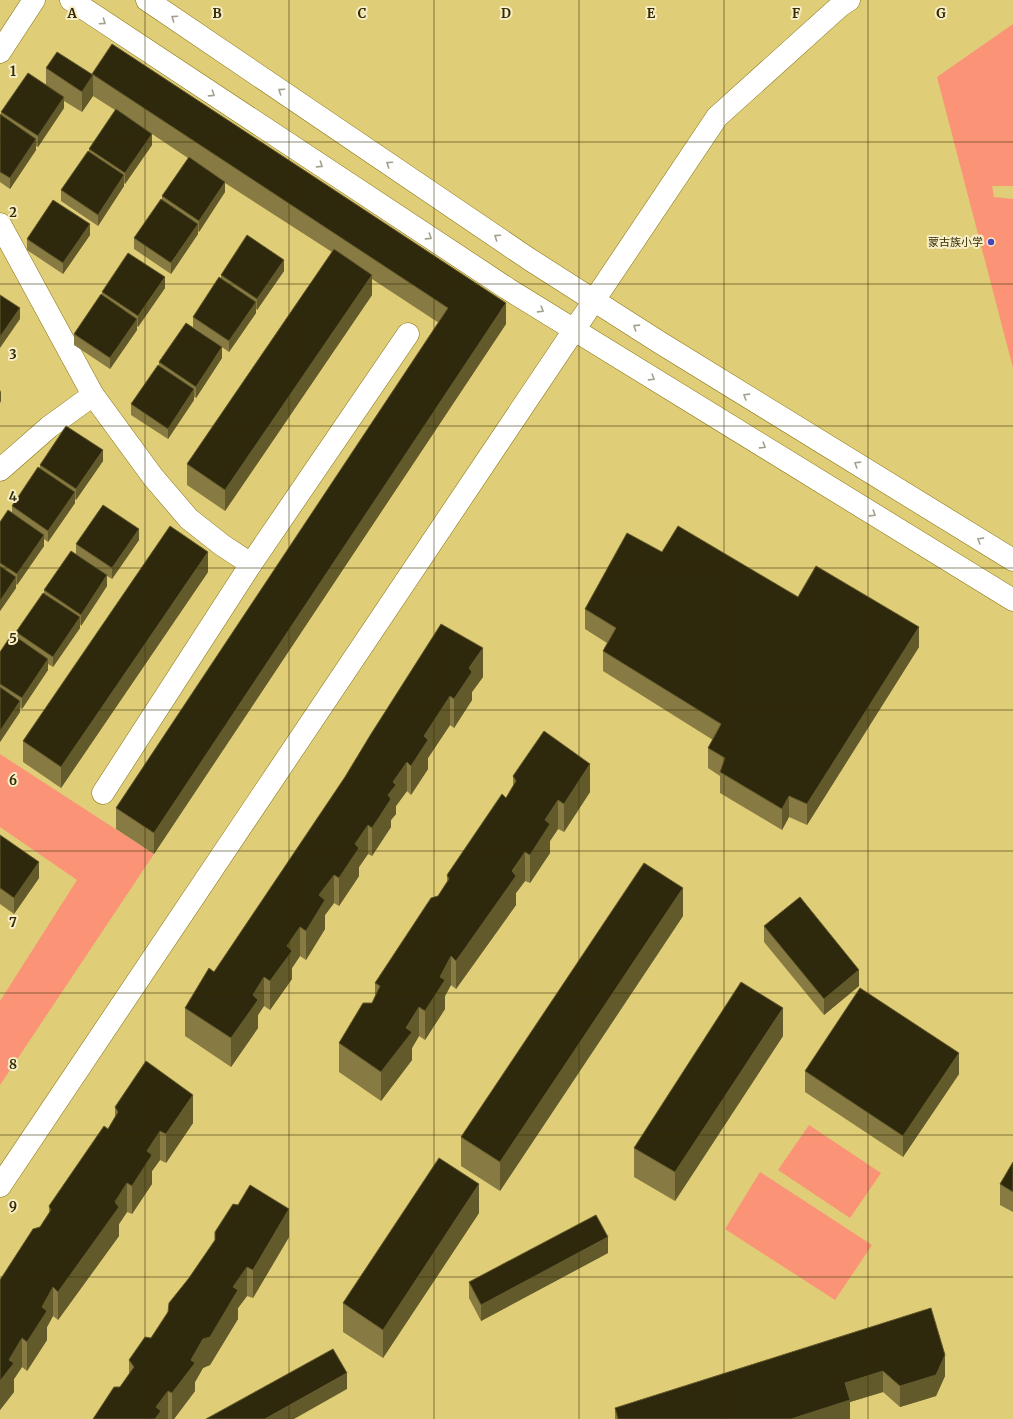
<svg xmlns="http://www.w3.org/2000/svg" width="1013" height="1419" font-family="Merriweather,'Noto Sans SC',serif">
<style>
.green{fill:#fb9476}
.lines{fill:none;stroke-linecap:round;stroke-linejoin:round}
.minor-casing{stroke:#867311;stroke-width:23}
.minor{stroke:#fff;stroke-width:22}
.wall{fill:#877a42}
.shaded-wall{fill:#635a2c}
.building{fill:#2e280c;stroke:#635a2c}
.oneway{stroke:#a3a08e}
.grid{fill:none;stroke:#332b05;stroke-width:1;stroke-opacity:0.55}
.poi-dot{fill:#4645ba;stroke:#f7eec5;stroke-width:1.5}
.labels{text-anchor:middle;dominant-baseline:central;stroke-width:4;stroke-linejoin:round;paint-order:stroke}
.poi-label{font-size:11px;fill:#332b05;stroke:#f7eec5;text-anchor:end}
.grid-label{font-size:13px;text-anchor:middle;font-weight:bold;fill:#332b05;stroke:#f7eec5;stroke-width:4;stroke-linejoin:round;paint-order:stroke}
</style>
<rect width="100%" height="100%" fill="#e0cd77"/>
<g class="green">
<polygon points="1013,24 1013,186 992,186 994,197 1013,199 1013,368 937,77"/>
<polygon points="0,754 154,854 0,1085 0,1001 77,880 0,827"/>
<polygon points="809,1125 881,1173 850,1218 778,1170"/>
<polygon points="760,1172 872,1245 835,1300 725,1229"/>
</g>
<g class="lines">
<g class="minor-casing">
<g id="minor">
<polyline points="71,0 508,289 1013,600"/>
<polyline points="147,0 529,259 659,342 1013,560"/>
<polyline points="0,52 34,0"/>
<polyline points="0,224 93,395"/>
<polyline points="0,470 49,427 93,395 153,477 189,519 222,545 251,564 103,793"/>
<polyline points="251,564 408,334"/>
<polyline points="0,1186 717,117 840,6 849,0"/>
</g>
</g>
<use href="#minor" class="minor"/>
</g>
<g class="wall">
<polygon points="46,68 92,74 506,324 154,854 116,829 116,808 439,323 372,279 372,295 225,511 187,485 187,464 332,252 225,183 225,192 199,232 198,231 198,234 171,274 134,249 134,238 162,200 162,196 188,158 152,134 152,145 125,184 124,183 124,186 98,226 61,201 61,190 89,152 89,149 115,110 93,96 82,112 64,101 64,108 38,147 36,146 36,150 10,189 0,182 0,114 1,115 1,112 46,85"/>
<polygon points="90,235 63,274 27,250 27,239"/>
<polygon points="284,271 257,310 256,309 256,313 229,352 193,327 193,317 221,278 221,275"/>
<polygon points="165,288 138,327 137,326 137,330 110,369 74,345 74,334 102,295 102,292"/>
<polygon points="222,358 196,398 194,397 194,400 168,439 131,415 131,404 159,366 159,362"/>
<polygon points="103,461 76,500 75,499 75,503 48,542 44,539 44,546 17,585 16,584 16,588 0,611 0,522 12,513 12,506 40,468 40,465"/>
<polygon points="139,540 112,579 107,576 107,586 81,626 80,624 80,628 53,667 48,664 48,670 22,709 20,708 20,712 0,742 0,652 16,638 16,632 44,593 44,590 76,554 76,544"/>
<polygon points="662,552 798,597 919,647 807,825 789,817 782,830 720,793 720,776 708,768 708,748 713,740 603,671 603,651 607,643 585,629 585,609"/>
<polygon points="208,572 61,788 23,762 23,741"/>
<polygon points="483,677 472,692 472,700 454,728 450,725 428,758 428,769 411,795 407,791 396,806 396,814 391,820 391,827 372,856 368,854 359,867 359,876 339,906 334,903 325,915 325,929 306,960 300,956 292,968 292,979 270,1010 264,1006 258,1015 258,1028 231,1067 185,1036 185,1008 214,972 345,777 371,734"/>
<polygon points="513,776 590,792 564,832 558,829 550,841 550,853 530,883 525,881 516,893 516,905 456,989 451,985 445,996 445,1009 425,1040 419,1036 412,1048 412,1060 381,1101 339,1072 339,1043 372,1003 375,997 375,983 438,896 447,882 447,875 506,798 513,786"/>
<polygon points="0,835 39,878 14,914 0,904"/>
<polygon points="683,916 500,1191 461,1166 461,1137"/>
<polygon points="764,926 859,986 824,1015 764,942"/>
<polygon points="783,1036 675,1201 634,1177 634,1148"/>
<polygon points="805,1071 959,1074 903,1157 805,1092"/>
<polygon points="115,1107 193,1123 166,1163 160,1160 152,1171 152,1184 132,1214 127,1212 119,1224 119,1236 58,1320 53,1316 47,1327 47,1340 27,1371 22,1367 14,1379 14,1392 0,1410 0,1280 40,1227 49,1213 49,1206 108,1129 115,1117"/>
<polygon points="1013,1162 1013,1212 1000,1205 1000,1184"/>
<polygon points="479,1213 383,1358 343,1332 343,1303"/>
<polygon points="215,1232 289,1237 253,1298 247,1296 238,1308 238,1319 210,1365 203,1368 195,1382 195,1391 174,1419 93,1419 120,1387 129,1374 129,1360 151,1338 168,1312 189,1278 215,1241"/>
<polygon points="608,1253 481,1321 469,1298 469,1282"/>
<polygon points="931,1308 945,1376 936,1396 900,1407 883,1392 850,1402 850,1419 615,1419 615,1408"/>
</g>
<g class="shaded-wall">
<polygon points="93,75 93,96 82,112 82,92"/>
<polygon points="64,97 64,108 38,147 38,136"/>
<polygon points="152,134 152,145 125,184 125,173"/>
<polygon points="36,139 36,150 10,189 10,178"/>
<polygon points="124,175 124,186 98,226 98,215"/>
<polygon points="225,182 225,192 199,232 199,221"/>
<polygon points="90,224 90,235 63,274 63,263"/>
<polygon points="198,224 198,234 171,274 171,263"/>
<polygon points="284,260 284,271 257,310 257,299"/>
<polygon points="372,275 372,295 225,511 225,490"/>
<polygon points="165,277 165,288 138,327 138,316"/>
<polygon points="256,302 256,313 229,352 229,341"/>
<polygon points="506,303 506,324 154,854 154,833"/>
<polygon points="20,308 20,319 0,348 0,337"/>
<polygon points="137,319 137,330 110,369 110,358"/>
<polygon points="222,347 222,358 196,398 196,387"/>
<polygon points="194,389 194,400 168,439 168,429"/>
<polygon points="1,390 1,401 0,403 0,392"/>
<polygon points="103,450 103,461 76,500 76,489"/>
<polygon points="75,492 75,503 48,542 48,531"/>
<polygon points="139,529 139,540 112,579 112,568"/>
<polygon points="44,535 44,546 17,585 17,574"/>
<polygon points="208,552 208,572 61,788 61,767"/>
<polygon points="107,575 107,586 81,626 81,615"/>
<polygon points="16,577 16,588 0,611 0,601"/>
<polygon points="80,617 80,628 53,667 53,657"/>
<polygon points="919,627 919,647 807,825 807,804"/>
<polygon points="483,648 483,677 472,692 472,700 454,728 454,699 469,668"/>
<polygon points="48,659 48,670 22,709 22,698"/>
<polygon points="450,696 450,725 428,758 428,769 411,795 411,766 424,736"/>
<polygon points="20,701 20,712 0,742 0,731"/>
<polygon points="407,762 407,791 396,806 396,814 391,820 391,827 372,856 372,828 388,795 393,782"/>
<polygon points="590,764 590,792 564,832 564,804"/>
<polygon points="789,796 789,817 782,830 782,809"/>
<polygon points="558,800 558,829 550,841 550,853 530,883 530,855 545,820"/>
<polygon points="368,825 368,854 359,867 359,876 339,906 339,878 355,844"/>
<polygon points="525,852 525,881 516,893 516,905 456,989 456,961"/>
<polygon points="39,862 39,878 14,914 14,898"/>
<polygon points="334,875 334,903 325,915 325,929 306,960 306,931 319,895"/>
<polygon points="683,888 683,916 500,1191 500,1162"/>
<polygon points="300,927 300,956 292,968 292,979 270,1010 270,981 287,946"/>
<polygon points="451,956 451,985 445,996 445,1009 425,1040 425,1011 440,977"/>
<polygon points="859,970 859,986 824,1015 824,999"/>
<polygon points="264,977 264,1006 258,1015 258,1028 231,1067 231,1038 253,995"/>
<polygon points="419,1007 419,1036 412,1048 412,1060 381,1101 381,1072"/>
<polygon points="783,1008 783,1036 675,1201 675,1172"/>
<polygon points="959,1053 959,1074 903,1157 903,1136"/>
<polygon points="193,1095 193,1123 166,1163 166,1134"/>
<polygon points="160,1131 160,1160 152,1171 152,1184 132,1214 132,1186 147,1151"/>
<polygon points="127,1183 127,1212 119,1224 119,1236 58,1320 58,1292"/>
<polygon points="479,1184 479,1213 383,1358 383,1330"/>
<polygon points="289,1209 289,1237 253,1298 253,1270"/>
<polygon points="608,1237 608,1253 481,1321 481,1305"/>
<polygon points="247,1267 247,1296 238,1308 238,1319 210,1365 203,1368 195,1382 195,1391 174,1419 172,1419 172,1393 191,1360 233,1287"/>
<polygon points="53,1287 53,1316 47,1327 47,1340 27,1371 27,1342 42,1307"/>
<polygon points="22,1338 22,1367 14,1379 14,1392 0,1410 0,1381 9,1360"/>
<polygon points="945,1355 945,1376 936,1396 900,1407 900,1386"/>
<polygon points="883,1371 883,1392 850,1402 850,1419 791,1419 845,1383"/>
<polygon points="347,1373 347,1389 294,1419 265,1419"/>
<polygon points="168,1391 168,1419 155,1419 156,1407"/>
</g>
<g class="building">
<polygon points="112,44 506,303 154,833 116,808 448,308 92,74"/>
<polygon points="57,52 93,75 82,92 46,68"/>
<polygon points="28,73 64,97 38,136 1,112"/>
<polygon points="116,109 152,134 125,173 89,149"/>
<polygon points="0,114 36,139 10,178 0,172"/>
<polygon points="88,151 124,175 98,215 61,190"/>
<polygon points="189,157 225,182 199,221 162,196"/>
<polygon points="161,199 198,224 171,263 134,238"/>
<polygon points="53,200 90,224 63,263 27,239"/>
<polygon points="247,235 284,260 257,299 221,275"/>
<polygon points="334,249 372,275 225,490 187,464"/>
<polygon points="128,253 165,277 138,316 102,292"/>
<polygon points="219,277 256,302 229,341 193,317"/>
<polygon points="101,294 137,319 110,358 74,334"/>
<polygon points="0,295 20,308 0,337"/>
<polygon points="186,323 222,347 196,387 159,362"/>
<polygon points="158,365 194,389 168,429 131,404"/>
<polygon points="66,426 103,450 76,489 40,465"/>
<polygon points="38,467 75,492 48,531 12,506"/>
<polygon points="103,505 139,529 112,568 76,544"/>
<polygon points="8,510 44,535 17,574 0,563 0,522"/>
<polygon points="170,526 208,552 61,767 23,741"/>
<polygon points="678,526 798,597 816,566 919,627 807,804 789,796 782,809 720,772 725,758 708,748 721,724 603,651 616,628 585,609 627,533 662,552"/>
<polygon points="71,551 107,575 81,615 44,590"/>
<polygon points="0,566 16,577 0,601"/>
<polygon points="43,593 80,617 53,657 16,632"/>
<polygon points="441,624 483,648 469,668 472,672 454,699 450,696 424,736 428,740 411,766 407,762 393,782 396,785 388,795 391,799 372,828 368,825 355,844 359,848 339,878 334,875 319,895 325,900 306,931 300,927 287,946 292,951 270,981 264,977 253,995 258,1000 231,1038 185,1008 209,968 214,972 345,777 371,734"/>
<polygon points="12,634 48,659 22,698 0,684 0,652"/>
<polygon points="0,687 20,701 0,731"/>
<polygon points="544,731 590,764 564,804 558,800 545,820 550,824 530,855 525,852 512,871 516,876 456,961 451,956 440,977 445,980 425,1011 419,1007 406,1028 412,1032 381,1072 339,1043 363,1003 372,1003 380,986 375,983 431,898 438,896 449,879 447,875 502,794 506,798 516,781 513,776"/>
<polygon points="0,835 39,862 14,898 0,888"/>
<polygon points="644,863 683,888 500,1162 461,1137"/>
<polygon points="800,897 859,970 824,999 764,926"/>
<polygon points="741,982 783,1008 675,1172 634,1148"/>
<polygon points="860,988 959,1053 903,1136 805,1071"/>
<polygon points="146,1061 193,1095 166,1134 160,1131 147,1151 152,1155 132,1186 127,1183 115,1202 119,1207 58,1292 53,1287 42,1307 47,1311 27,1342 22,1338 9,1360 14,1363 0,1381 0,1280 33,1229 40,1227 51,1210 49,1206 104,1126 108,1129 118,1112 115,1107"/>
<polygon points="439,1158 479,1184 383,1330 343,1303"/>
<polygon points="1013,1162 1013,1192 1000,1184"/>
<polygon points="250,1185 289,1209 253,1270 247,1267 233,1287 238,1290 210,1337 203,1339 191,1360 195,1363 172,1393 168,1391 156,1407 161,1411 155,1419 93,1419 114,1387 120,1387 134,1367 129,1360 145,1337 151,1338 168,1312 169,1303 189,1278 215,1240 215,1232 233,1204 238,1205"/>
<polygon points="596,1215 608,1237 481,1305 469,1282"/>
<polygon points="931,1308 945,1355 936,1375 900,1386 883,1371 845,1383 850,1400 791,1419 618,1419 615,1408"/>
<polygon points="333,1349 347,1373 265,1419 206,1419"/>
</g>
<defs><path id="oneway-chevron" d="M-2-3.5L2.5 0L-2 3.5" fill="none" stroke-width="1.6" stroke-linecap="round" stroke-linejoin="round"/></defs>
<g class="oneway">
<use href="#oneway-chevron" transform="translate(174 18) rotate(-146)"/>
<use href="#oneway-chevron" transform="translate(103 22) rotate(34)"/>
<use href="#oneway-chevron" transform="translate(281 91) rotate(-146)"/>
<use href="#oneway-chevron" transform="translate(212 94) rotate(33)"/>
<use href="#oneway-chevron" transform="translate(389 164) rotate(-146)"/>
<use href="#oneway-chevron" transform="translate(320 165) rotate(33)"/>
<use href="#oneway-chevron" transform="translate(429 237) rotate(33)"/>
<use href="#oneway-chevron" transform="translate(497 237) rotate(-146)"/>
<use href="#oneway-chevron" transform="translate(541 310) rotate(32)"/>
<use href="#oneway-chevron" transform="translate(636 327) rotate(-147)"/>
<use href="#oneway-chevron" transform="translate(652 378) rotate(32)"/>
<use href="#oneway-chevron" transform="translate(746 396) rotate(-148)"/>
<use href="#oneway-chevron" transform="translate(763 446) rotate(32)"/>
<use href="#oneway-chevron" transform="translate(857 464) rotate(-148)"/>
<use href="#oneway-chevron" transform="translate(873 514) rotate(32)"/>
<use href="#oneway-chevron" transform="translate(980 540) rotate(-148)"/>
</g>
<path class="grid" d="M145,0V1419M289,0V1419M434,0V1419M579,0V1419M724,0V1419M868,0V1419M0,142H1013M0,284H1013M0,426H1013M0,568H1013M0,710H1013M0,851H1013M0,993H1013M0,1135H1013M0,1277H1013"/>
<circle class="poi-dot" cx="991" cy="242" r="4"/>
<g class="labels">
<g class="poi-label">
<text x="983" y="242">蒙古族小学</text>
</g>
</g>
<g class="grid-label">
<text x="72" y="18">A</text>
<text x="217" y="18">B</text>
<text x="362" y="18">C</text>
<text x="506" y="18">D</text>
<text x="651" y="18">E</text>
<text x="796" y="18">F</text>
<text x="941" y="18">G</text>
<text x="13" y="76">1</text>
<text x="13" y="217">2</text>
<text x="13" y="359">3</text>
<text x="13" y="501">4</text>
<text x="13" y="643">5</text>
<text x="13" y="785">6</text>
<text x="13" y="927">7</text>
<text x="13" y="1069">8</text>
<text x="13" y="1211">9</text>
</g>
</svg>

**About this exercise:**
Once a line of the records is found to contain "lines", copy it out.

**Exercise solution:**
.lines{fill:none;stroke-linecap:round;stroke-linejoin:round}
<g class="lines">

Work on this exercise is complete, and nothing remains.